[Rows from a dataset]
····················

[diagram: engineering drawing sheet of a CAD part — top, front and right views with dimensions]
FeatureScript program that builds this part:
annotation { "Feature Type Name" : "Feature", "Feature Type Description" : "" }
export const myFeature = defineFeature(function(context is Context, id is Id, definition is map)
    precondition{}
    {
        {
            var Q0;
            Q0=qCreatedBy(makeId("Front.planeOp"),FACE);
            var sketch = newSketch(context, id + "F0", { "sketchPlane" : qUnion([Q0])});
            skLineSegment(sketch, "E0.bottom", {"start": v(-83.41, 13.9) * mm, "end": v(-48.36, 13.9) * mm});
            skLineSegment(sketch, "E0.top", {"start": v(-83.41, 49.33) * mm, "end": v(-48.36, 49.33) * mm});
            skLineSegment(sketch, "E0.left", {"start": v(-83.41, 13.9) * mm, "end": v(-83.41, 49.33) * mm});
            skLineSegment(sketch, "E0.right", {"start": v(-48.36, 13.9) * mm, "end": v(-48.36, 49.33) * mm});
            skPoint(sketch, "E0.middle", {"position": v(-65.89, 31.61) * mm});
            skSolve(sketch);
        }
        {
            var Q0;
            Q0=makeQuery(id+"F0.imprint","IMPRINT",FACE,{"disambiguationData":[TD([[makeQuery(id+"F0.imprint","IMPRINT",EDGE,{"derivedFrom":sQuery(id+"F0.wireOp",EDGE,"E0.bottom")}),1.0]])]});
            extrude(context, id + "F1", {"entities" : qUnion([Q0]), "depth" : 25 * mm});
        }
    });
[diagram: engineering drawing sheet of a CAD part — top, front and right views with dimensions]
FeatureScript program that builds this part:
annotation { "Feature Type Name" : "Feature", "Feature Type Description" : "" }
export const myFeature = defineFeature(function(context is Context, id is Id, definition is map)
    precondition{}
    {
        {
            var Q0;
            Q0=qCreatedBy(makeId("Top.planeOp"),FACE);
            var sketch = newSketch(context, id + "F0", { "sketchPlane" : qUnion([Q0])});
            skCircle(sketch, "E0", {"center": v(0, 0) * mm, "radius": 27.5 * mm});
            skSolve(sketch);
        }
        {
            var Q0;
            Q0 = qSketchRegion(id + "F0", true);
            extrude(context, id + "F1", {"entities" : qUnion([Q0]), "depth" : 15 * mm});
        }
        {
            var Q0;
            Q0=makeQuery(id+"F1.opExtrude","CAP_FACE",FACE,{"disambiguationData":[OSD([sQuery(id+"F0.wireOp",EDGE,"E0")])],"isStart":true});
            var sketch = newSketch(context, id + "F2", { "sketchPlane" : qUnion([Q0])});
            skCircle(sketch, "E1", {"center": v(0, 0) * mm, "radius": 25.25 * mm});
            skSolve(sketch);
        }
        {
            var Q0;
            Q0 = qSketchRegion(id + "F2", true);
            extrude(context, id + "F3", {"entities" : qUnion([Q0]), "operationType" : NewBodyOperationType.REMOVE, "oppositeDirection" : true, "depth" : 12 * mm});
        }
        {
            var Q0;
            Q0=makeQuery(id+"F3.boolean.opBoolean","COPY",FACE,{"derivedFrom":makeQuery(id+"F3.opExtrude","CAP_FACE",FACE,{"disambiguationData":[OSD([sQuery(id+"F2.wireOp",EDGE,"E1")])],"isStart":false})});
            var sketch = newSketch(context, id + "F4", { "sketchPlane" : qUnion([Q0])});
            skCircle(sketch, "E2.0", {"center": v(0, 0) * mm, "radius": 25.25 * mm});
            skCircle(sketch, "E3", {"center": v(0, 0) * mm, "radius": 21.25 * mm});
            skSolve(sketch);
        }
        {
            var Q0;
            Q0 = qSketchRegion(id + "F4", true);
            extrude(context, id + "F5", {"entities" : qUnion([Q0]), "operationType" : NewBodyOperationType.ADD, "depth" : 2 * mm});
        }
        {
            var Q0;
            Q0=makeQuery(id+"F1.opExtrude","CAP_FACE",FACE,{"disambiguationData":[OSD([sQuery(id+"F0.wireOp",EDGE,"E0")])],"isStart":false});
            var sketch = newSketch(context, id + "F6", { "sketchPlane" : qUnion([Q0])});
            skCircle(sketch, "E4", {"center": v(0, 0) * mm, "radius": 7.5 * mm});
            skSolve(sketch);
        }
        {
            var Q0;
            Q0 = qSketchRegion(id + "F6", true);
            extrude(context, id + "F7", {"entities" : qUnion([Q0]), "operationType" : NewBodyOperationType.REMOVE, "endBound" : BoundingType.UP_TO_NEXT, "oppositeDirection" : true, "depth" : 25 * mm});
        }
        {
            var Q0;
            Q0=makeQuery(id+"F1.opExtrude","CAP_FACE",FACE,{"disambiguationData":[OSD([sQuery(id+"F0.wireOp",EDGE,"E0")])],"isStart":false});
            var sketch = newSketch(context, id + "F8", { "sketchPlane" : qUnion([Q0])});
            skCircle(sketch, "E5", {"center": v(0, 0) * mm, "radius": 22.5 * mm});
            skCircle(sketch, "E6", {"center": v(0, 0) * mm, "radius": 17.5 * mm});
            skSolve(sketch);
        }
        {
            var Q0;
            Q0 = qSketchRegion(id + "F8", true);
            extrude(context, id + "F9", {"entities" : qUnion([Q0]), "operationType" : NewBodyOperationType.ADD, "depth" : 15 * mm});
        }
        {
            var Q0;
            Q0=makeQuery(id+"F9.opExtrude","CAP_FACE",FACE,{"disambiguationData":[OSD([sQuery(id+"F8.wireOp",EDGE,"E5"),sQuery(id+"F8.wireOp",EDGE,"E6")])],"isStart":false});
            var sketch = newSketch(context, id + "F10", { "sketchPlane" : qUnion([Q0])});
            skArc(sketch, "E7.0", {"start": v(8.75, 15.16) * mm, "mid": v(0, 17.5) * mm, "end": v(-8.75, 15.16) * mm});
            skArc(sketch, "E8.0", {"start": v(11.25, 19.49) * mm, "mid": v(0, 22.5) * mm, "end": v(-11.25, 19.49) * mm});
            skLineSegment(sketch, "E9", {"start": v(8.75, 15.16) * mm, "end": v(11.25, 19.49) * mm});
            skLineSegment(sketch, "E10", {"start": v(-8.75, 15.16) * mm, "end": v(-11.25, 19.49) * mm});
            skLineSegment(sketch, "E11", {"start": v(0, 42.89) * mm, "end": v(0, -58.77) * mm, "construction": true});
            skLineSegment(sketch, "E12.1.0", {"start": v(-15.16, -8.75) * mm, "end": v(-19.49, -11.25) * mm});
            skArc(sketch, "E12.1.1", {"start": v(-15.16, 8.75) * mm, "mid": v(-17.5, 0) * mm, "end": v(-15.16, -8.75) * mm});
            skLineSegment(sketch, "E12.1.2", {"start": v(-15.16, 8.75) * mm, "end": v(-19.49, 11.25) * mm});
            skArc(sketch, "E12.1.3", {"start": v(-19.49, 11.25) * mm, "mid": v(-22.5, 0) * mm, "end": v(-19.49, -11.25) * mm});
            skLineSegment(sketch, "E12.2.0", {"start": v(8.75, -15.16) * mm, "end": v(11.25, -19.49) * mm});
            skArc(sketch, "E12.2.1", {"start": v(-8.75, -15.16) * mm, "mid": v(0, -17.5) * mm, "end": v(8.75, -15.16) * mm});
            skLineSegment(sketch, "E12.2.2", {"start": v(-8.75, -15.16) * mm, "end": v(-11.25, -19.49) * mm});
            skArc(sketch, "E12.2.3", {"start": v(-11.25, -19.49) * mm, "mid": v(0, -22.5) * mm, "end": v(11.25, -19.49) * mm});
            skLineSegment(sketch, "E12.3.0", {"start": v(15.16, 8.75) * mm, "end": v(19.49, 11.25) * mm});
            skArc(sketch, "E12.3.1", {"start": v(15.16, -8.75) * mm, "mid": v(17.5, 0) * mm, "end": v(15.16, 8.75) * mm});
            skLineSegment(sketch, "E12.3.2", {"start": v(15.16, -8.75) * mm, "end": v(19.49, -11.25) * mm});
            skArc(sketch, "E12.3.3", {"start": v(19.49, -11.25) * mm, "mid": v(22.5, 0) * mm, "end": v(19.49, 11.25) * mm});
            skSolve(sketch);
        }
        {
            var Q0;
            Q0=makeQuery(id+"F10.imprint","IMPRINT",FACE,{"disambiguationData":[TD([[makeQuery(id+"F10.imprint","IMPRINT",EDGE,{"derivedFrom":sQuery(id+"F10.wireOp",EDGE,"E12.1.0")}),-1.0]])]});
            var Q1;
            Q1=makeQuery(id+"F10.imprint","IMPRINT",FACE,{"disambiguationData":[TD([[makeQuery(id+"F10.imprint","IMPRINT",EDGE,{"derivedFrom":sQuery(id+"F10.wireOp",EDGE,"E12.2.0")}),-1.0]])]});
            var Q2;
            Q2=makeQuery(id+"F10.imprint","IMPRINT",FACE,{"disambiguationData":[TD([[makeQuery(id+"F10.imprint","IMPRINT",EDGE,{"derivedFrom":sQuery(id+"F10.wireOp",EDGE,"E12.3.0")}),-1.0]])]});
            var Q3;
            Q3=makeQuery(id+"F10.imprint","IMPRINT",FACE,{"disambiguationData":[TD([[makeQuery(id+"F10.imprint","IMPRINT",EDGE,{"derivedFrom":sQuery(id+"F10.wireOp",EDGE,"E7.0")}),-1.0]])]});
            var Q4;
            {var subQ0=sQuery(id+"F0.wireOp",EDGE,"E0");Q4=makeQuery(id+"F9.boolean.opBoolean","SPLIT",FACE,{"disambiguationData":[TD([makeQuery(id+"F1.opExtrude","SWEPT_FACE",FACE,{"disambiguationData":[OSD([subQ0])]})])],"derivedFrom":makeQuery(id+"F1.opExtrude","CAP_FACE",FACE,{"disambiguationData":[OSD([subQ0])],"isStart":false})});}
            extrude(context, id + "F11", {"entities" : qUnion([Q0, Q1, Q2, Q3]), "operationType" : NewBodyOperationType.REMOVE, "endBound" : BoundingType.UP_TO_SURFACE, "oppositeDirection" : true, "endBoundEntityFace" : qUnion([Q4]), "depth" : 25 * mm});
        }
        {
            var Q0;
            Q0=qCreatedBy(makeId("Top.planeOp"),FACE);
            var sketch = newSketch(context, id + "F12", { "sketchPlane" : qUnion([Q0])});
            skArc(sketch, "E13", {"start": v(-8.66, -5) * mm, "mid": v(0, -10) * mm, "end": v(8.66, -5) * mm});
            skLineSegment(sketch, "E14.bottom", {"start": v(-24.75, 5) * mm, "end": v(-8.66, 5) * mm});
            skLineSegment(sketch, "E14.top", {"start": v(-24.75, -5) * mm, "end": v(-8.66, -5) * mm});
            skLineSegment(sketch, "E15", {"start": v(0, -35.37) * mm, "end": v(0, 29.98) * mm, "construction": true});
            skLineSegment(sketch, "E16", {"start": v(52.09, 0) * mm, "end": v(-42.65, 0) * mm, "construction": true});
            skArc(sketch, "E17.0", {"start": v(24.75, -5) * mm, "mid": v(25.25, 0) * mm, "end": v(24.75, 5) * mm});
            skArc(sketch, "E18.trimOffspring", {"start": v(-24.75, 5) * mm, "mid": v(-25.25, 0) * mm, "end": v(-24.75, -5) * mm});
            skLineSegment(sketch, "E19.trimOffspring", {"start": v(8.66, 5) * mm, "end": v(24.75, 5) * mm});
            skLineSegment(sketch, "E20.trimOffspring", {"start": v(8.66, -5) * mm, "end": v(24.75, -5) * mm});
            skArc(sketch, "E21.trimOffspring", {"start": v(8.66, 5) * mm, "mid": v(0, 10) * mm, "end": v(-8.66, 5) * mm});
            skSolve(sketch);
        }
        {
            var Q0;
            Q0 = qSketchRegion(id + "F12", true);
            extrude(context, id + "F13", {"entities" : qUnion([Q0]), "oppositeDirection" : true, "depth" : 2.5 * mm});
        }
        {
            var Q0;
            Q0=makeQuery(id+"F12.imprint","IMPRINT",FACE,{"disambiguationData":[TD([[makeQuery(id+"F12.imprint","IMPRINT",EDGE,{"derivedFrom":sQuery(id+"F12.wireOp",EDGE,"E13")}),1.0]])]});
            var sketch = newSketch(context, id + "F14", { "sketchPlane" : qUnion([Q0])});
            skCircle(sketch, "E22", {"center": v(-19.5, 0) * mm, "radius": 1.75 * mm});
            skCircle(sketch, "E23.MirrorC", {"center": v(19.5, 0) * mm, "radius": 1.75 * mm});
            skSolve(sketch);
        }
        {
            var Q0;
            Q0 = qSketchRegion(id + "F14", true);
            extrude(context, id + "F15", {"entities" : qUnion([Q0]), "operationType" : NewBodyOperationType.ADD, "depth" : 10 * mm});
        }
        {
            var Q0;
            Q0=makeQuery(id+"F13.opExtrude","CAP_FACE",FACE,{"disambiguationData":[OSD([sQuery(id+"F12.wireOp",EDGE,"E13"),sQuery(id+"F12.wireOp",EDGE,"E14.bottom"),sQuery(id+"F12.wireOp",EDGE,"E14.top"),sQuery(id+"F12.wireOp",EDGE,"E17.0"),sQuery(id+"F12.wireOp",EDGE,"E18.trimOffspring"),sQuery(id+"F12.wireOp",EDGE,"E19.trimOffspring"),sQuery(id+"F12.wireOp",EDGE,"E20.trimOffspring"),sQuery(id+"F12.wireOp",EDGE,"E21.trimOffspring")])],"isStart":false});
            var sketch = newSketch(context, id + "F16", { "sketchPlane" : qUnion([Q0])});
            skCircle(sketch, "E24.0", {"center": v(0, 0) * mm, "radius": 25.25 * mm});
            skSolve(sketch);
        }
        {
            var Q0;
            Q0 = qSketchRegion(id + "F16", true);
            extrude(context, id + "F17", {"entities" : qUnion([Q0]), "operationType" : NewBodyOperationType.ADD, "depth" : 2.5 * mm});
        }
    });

····················

Show every line in the rows above that contains the string "radius".

[IN RESPONSE]
            skCircle(sketch, "E0", {"center": v(0, 0) * mm, "radius": 27.5 * mm});
            skCircle(sketch, "E1", {"center": v(0, 0) * mm, "radius": 25.25 * mm});
            skCircle(sketch, "E2.0", {"center": v(0, 0) * mm, "radius": 25.25 * mm});
            skCircle(sketch, "E3", {"center": v(0, 0) * mm, "radius": 21.25 * mm});
            skCircle(sketch, "E4", {"center": v(0, 0) * mm, "radius": 7.5 * mm});
            skCircle(sketch, "E5", {"center": v(0, 0) * mm, "radius": 22.5 * mm});
            skCircle(sketch, "E6", {"center": v(0, 0) * mm, "radius": 17.5 * mm});
            skCircle(sketch, "E22", {"center": v(-19.5, 0) * mm, "radius": 1.75 * mm});
            skCircle(sketch, "E23.MirrorC", {"center": v(19.5, 0) * mm, "radius": 1.75 * mm});
            skCircle(sketch, "E24.0", {"center": v(0, 0) * mm, "radius": 25.25 * mm});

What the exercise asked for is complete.